Medúlla, Björk maintains, is the album that has fully restored her confidence. She says she has learnt to
see her time acting under Von Trier’s direction as a humbling experience, and that she has regained all
the creative strength she had five years ago. Given that her opening ceremony performance at the Olympics
tonight will see her reach a television audience of more than a billion, and Medúlla will be released two
weeks later, it’s an excellent time for her to be match-fit. Perhaps the “volcanicity” of her native Iceland
is the ultimate performance-enhancing drug when blended with Björk’s own restless, pioneering spirit.
“Basically, the Olympics people asked me to do a kind of ‘Ebony and Ivory’ or ‘We Are the World’ type
song,” she says. “Those are smashing tunes and all that, but I thought, ‘Maybe there’s another angle to
this.’ When I tried to write an Olympic lyric, though, it was full of sports socks and ribbons. I ended up
pissing myself laughing.” Plan B was clearly required. Björk decided to call on Sjón Sigurdsson, the Icelandic
poet who had collaborated with her on songs such as “Bachelorette” from Homogenic. When she impressed
upon him that they’d need something suitably epic for Athens, Sigurdsson took the matter seriously,
even going so far as to take a short course in Greek mythology at Reykjavík University. The end result was
“Oceania”, a kind of aquatic sojourn and the last song recorded for Medúlla.

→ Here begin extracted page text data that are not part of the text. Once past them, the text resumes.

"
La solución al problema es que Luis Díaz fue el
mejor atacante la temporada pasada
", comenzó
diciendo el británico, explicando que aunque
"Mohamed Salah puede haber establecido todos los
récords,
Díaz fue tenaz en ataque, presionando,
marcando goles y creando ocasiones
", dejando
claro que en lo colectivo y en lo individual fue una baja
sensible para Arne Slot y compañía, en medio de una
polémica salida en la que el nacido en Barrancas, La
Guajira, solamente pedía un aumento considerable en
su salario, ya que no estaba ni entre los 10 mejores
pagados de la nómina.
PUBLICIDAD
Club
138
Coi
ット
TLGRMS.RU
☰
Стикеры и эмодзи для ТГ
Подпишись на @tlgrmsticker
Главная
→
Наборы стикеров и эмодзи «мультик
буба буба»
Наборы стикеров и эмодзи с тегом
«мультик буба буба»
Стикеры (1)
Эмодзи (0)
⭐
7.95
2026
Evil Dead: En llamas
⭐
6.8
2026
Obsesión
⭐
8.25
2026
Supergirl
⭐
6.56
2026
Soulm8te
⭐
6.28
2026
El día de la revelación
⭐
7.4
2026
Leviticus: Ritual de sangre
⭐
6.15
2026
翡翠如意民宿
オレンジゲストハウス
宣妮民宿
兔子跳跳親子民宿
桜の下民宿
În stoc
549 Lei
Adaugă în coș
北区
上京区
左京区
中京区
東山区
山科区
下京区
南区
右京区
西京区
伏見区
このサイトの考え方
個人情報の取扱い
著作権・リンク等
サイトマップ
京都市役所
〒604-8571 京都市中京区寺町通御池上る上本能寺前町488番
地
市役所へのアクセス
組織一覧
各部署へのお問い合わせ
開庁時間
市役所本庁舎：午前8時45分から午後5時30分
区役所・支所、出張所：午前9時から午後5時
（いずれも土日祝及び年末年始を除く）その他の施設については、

“The Olympic version will be a little different,” Björk says. “But it will fit the occasion, I think, because the
song is all about how the ocean doesn’t see boundaries between countries and thinks everyone is the
same. Sjón came up with this beautiful last line that touches on how we were all little jellyfish or whatever
before we made it on to land. He has The Sea saying, ‘Your sweat is salty/ And I am why/ Your sweat is
salty/ And I am why.’”
So, if Björk has regained her confidence and fire, what else has changed ? “I used to wake up and bulldoze
through the day full of energy in a youthful, ignorant, arrogant way,” she says. “Now, though, I’m enjoying
getting older. The best thing, maybe, is that I’m enjoying all those little nuances with people, all those
micro-moments that I used to think were just pauses between real life.”
She says she wants to record another album right away, rather than tour Medúlla. Later this month, she
hopes to record a low-budget video with the director Spike Jonze for the song “Triumph of a Heart” from
Medúlla. “The last time Spike and I got drunk together,” she laughs, “we invented something called ‘The
Falling Down Dance’. The plan is to recreate that moment at my local pub in Iceland.”